7. Mind-body therapies. The term “mind-body therapy” (e.g., Naliboff et al., 2008) refers to a panoply of treatments, such as relaxation, meditation, Reiki, yoga, and biofeedback, that purportedly harness mental functioning to enhance physical health (Wolsko et al., 2004). This term implies erroneously that the “mind” is materially separate from the “body” and thereby endorses a simplistic version of mind-body dualism. Rather than conceptualizing such interventions as making use of the mind to influence the body, we should conceptualize them as making use of one part of the body to influence another.
8. Personality type. Although typologies have a lengthy history in personality psychology harkening back to the writings of the Roman physician Galen and later, Swiss psychiatrist Carl Jung, the assertion that personality traits fall into distinct categories (e.g., introvert vs. extravert) has received minimal scientific support. Taxometric studies consistently suggest that normal-range personality traits, such as extraversion and impulsivity, are underpinned by dimensions rather than taxa, that is, categories in nature (Haslam et al., 2012). With the possible exception of schizotypal personality disorder (but see Ahmed et al., 2013), the same conclusion holds for personality disorders (Haslam et al., 2012). Hence, if authors elect to use the phrase “personality type,” they should qualify it by noting that the evidence for a genuine typology (i.e., a qualitative difference from normality) is in almost all cases negligible within the personality domain.

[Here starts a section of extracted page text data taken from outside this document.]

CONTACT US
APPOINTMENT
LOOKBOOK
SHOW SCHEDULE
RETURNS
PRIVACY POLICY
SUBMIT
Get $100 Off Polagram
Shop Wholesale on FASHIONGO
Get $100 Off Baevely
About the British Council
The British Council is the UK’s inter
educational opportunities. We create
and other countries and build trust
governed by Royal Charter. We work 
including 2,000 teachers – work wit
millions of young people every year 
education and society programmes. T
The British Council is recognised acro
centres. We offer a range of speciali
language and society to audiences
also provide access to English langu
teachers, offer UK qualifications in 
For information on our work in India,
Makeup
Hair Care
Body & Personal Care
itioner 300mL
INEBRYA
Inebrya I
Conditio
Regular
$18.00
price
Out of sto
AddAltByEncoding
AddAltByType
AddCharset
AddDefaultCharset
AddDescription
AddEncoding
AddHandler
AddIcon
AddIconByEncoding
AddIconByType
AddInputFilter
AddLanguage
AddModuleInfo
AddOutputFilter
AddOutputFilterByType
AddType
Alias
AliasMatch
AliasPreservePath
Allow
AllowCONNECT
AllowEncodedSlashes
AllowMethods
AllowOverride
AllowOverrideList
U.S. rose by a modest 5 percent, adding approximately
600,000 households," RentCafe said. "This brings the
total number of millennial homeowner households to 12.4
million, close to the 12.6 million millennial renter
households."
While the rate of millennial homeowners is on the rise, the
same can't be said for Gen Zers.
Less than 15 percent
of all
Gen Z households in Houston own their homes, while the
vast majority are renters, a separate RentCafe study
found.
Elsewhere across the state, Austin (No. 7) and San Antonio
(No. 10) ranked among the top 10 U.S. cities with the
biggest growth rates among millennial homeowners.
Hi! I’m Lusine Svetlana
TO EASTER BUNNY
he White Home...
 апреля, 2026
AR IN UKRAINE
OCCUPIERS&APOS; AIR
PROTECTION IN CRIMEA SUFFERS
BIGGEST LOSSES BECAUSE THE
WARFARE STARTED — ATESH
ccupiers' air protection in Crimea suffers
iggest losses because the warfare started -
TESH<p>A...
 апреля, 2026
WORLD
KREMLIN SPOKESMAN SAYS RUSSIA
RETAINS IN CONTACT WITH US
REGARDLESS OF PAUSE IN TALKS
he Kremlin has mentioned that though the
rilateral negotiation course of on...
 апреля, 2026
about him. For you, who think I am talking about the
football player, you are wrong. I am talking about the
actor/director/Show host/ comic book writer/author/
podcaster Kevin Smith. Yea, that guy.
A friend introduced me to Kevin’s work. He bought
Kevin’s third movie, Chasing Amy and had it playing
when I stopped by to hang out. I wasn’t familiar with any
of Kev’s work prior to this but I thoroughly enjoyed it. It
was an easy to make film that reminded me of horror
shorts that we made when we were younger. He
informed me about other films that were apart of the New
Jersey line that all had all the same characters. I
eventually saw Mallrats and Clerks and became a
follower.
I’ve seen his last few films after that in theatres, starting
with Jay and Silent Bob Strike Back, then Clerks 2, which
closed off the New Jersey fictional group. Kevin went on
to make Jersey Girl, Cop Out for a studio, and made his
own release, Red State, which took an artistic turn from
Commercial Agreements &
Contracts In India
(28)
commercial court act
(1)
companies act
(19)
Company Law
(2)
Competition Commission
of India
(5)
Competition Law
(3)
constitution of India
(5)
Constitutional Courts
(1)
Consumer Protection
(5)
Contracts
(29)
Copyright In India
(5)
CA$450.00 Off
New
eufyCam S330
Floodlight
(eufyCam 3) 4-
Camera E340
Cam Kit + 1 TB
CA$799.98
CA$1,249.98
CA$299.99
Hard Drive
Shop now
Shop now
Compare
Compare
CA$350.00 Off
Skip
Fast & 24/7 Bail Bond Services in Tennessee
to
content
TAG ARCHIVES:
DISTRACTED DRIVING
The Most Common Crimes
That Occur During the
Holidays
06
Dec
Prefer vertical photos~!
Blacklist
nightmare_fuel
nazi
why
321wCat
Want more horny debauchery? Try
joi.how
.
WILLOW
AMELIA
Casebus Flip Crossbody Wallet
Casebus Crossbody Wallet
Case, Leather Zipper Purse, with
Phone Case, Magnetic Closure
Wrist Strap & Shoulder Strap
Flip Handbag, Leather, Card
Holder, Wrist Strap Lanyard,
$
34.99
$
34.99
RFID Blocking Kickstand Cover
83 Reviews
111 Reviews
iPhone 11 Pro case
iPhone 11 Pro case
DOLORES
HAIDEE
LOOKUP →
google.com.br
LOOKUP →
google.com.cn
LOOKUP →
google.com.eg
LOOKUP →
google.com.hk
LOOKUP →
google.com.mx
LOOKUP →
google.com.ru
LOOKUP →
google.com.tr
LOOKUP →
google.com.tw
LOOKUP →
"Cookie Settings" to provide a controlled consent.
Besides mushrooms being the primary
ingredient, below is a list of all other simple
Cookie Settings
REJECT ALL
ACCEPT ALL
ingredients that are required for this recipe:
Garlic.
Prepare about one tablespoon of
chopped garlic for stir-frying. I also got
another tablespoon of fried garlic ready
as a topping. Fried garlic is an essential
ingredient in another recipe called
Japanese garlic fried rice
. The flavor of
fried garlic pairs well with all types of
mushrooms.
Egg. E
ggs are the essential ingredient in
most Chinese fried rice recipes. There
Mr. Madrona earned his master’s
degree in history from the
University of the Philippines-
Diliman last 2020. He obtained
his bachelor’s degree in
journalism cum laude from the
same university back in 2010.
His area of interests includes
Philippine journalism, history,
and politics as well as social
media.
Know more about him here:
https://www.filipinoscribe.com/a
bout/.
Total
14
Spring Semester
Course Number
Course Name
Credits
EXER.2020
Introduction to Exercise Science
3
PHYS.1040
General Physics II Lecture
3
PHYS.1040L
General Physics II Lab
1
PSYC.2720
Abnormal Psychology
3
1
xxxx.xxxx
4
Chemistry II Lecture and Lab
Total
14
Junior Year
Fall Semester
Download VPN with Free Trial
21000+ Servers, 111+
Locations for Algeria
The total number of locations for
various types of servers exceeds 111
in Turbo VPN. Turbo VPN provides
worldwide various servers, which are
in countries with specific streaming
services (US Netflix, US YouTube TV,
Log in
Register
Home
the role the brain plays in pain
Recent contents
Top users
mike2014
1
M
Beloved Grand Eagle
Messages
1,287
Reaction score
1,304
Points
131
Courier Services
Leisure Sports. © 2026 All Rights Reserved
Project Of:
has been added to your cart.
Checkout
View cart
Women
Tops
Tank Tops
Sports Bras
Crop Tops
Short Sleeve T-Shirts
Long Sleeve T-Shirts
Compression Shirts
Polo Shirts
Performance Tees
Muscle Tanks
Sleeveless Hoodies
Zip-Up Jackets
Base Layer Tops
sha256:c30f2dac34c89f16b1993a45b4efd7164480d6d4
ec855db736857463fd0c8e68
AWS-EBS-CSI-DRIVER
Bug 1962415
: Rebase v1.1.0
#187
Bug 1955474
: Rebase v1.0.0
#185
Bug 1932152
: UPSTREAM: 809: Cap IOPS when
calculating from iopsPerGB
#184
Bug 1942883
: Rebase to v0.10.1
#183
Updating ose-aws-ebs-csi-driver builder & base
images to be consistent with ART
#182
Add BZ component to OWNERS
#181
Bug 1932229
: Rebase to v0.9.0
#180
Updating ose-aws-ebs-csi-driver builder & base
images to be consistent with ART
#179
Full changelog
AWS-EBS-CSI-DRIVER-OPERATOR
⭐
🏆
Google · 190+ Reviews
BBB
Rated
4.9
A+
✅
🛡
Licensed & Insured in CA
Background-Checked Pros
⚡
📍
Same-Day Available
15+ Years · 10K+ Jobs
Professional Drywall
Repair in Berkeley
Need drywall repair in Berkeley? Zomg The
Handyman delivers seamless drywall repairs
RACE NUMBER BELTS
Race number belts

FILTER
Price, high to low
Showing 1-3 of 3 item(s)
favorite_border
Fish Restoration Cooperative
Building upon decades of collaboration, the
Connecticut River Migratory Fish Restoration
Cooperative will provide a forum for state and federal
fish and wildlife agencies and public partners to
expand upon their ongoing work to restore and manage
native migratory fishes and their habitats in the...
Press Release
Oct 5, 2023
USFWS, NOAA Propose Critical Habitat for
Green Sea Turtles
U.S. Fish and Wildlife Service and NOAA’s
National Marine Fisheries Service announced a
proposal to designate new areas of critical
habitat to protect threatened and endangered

9. Scientific proof. The concepts of “proof” and “confirmation” are incompatible with science, which by its very nature is provisional and self-correcting (McComas, 1996). Hence, it is understandable why Popper (1959) preferred the term “corroboration” to “confirmation,” as all theories can in principle be overturned by new evidence. Nor is the evidence for scientific theories dichotomous; theories virtually always vary in their degree of corroboration. As a consequence, no theory in science, including psychological science, should be regarded as strictly proven. Proofs should be confined to the pages of mathematics textbooks and journals (Kanazawa, 2008).
10. Multiple personality disorder. Although the term “multiple personality disorder” was expunged from the American Psychiatric Association’s (1994) diagnostic manual over two decades ago and has since been replaced by “dissociative identity disorder” (DID), it persists in many academic sources (e.g., Hayes, 2014). Nevertheless, even ardent proponents of the view that DID is a naturally occurring condition that stems largely from childhood trauma (e.g., Ross, 1994) acknowledge that “multiple personality disorder” is a misnomer (Lilienfeld and Lynn, 2015), because individuals with DID do not genuinely harbor two or more fully developed personalities. Moreover, laboratory studies of the memories of individuals with DID demonstrate that the “alter” personalities or personality states of individuals with DID are not insulated by impenetrable amnestic barriers (Merckelbach et al., 2002).